But I was still in search of my self when I fell under his spell and into this outsider culture that was foreign to me.
We met a slew of personalities during our travels, starting with a cast of characters in the French Quarter: Noel Rockmore, renowned artist and terror of the Quarter; George Price the Mouseman; Sonny Holiday, a quirky street performer who learned magic from Jim; Sebastiano Lomanto, a Sicilian balloon artist turned magician; and Chris “de Pyss” Lynam, an English comic clown. We were privileged to spend time with Lord Peregrine Eliot, founder of the Elephant Fayre and Port Eliot Festival in Cornwall and Heathcote Williams, poet, actor, playwright, and activist—both huge magic enthusiasts.
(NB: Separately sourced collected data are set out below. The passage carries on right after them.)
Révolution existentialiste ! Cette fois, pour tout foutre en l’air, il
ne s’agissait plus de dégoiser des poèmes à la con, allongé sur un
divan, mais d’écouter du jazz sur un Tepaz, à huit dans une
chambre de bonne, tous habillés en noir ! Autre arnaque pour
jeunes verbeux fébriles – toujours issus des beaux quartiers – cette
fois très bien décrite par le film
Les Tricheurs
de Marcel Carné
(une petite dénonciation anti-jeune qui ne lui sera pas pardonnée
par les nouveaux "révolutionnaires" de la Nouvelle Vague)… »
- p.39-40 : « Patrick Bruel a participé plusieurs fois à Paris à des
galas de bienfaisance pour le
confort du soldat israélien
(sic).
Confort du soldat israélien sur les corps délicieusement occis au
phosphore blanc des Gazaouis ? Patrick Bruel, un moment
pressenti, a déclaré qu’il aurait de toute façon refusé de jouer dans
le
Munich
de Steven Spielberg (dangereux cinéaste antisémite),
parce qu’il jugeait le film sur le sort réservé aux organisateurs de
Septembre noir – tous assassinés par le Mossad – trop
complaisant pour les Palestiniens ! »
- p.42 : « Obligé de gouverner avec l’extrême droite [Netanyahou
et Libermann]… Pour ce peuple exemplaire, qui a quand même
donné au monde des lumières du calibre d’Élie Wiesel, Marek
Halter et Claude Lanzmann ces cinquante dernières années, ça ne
In Los Angeles, we hung out with Michel Polnareff, a popular French pop singer and magic devotee.
We wined and dined with numerous magicians throughout our travels—the famous and the infamous. Frank Garcia, a magician known as “The Man With the Million Dollar Hands” and a well-known authority on gambling, often met us at Slydini’s apartment in Manhattan. Quintino Marucci, better known as Slydini, was Jim’s mentor in magic. Considered by the magic society as the foremost magician who revolutionized the art of close-up magic, Slydini traveled the world, appeared on the Dick Cavett show a number of times, and taught celebrities—both actors and directors—in the art of misdirection. I felt honored to spend time with this legend in magic.
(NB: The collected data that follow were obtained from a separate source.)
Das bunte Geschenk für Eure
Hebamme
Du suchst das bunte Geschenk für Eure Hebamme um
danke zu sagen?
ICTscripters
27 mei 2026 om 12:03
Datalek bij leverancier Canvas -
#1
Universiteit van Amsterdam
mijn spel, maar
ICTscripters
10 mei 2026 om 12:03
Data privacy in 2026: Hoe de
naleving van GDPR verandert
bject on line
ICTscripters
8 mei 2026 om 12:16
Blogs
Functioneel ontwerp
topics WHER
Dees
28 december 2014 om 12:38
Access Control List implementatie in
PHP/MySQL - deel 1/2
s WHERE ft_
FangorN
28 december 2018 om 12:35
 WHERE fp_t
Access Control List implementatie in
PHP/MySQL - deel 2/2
Armed with disposable cameras and a small Nikon, I took thousands of pictures during our years together performing on the streets. Despite a major catastrophe with the bus and a house fire some years later, happily, some photo negatives survived—faded, scratched, picked, but usable. The two photos from the 1983 Piedmont Arts Festival in Atlanta are posted courtesy of the Atlanta Journal-Constitution. Fortunately, I also kept bins of letters we’d received over the years. I remember Jim telling me, “Save those. They’ll come in handy one day.” I’m glad I did.
Another role I played was that of a historian in recounting the social phenomena of street performing in the eighties, a little-known niche of society chock-full of quirky characters living life on the fringe. During the time that I worked on my memoir, I revisited old busking haunts in New York City and the French Quarter in New Orleans.
A background in design enabled me to lay out the entire book, and to restore some of the forty-year-old photos I’d taken on the road. A thirty-page color insert in the memoir includes these photos to show readers scenes from performing on the street, as well as artwork of street performers by Noel Rockmore.
Enjoy the history these photos and stories represent!